• [Brief] Begin the copy at the line containing "Return the outline of the connected piece" in the data below and end it at the line containing "Picture 2: Row", keeping each line exact and leaving out pictures.

Scene geometry reasoning data:
────────
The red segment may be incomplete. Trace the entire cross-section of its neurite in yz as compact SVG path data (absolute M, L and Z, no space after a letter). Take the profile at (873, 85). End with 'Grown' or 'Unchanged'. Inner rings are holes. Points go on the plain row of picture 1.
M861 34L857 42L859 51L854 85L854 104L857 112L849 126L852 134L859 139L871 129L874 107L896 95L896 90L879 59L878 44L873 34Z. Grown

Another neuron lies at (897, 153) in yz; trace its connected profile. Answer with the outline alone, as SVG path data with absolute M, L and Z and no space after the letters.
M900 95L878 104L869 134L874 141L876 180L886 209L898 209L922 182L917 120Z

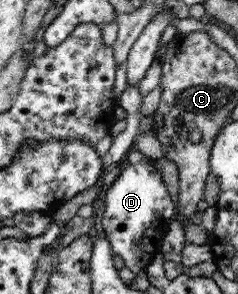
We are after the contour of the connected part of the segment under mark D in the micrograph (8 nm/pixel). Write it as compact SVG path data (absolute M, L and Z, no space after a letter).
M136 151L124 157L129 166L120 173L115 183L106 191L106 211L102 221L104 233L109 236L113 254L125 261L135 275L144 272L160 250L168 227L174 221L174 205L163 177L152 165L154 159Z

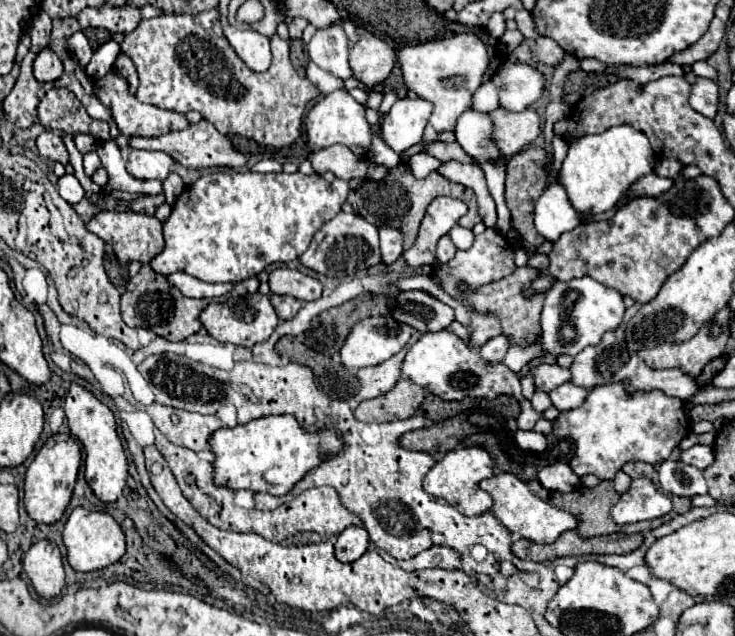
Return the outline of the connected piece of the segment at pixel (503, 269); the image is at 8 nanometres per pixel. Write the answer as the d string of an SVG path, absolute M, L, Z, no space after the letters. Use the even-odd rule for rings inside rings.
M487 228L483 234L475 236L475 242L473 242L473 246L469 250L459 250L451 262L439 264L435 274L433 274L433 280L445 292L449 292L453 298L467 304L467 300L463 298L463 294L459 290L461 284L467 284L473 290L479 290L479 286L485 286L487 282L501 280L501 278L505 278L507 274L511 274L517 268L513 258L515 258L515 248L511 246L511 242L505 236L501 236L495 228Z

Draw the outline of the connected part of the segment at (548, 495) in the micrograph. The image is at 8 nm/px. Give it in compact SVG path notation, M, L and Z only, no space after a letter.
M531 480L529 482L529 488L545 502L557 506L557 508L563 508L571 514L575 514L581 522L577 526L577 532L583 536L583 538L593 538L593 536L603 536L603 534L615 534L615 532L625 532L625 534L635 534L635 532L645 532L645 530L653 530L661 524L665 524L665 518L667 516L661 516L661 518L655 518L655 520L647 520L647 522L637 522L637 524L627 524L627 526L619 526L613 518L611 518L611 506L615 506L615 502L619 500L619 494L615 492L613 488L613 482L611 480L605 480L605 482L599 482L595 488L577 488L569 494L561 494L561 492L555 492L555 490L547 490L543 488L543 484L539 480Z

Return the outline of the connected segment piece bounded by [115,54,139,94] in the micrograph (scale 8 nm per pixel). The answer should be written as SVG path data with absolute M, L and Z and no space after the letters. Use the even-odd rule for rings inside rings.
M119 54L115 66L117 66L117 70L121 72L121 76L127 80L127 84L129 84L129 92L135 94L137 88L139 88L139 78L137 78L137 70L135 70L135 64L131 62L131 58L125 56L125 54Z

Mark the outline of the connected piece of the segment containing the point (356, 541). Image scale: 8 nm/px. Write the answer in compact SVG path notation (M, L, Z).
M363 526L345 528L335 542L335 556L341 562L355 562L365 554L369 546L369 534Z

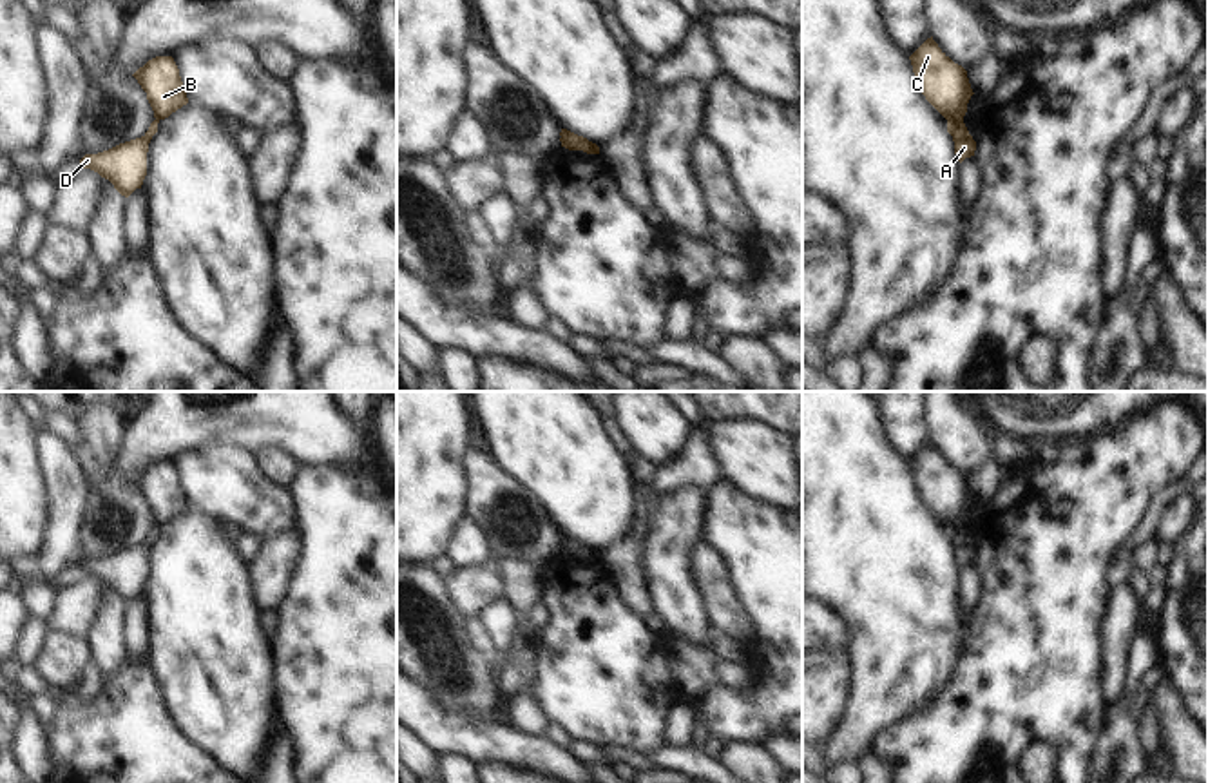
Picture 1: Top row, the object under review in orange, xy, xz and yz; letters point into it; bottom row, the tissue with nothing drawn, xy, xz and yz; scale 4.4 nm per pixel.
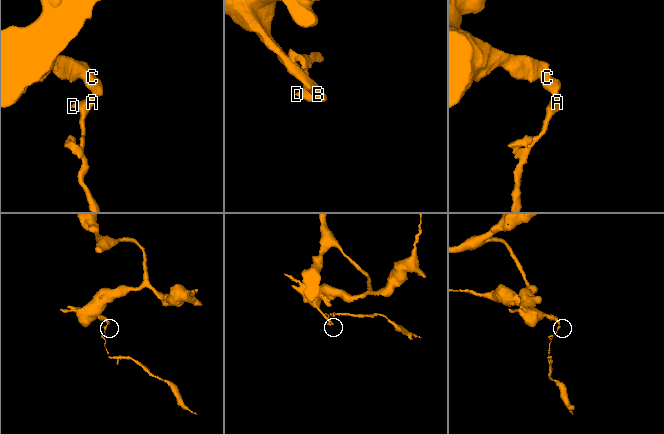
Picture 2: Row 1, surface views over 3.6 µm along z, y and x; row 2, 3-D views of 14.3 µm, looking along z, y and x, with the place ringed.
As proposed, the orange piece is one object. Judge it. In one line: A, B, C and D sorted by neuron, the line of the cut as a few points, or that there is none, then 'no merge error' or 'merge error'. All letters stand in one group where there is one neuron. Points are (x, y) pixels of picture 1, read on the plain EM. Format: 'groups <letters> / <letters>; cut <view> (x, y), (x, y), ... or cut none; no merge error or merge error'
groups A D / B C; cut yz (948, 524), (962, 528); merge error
────────
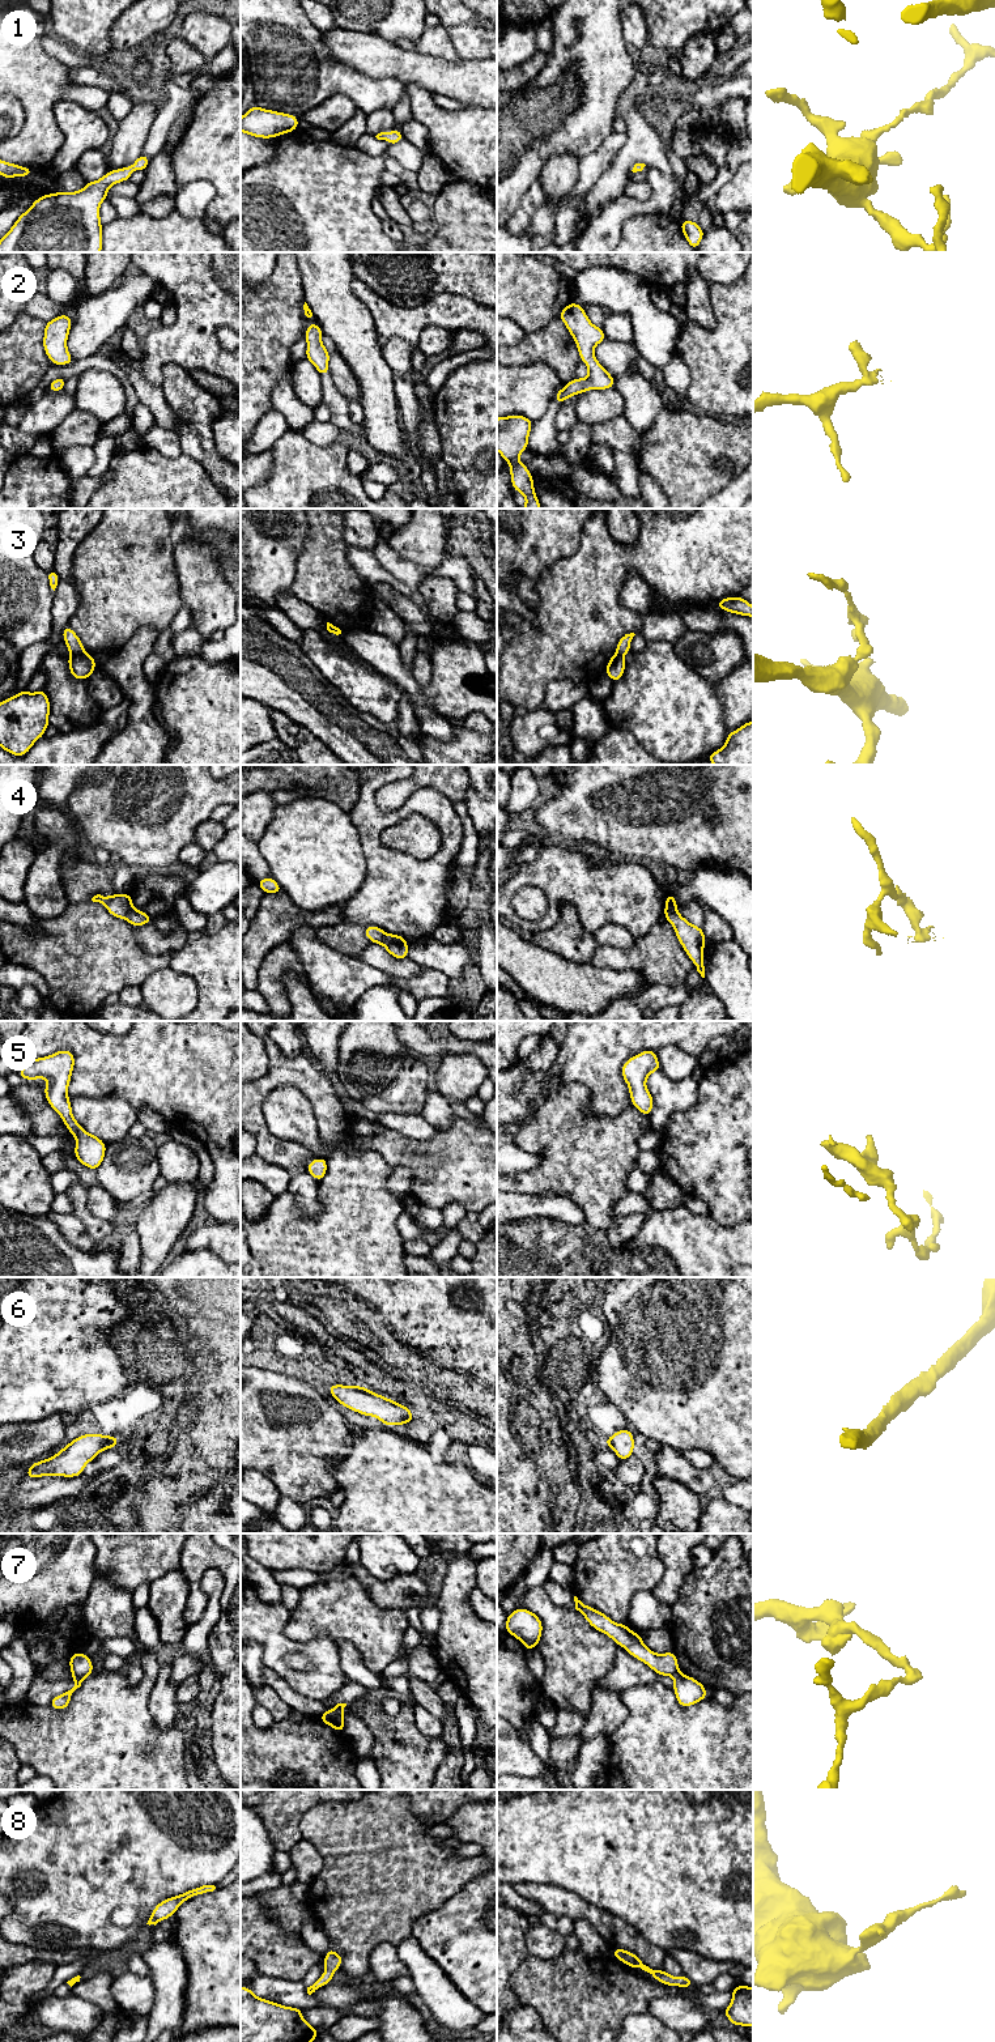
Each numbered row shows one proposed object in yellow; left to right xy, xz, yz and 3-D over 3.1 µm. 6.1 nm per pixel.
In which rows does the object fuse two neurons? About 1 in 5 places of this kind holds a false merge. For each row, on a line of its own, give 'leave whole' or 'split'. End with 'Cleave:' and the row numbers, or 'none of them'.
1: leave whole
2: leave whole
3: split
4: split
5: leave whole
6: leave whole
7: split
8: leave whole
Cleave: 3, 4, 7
────────
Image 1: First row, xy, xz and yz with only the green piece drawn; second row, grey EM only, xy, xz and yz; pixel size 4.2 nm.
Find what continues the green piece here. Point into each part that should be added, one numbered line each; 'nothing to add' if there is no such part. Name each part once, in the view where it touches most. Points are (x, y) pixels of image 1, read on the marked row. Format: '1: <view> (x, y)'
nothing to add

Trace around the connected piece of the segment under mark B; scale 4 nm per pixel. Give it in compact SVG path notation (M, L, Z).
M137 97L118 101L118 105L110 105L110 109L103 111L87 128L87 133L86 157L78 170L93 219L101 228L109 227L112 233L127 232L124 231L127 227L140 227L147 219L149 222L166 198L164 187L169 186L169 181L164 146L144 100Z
────────
• [Expected output]
Return the outline of the connected piece of the segment at pixel (503, 269); the image is at 8 nanometres per pixel. Write the answer as the d string of an SVG path, absolute M, L, Z, no space after the letters. Use the even-odd rule for rings inside rings.
M487 228L483 234L475 236L475 242L473 242L473 246L469 250L459 250L451 262L439 264L435 274L433 274L433 280L445 292L449 292L453 298L467 304L467 300L463 298L463 294L459 290L461 284L467 284L473 290L479 290L479 286L485 286L487 282L501 280L501 278L505 278L507 274L511 274L517 268L513 258L515 258L515 248L511 246L511 242L505 236L501 236L495 228Z

Draw the outline of the connected part of the segment at (548, 495) in the micrograph. The image is at 8 nm/px. Give it in compact SVG path notation, M, L and Z only, no space after a letter.
M531 480L529 482L529 488L545 502L557 506L557 508L563 508L571 514L575 514L581 522L577 526L577 532L583 536L583 538L593 538L593 536L603 536L603 534L615 534L615 532L625 532L625 534L635 534L635 532L645 532L645 530L653 530L661 524L665 524L665 518L667 516L661 516L661 518L655 518L655 520L647 520L647 522L637 522L637 524L627 524L627 526L619 526L613 518L611 518L611 506L615 506L615 502L619 500L619 494L615 492L613 488L613 482L611 480L605 480L605 482L599 482L595 488L577 488L569 494L561 494L561 492L555 492L555 490L547 490L543 488L543 484L539 480Z

Return the outline of the connected segment piece bounded by [115,54,139,94] in the micrograph (scale 8 nm per pixel). The answer should be written as SVG path data with absolute M, L and Z and no space after the letters. Use the even-odd rule for rings inside rings.
M119 54L115 66L117 66L117 70L121 72L121 76L127 80L127 84L129 84L129 92L135 94L137 88L139 88L139 78L137 78L137 70L135 70L135 64L131 62L131 58L125 56L125 54Z

Mark the outline of the connected piece of the segment containing the point (356, 541). Image scale: 8 nm/px. Write the answer in compact SVG path notation (M, L, Z).
M363 526L345 528L335 542L335 556L341 562L355 562L365 554L369 546L369 534Z

Picture 1: Top row, the object under review in orange, xy, xz and yz; letters point into it; bottom row, the tissue with nothing drawn, xy, xz and yz; scale 4.4 nm per pixel.
Picture 2: Row 1, surface views over 3.6 µm along z, y and x; row 2, 3-D views of 14.3 µm, looking along z, y and x, with the place ringed.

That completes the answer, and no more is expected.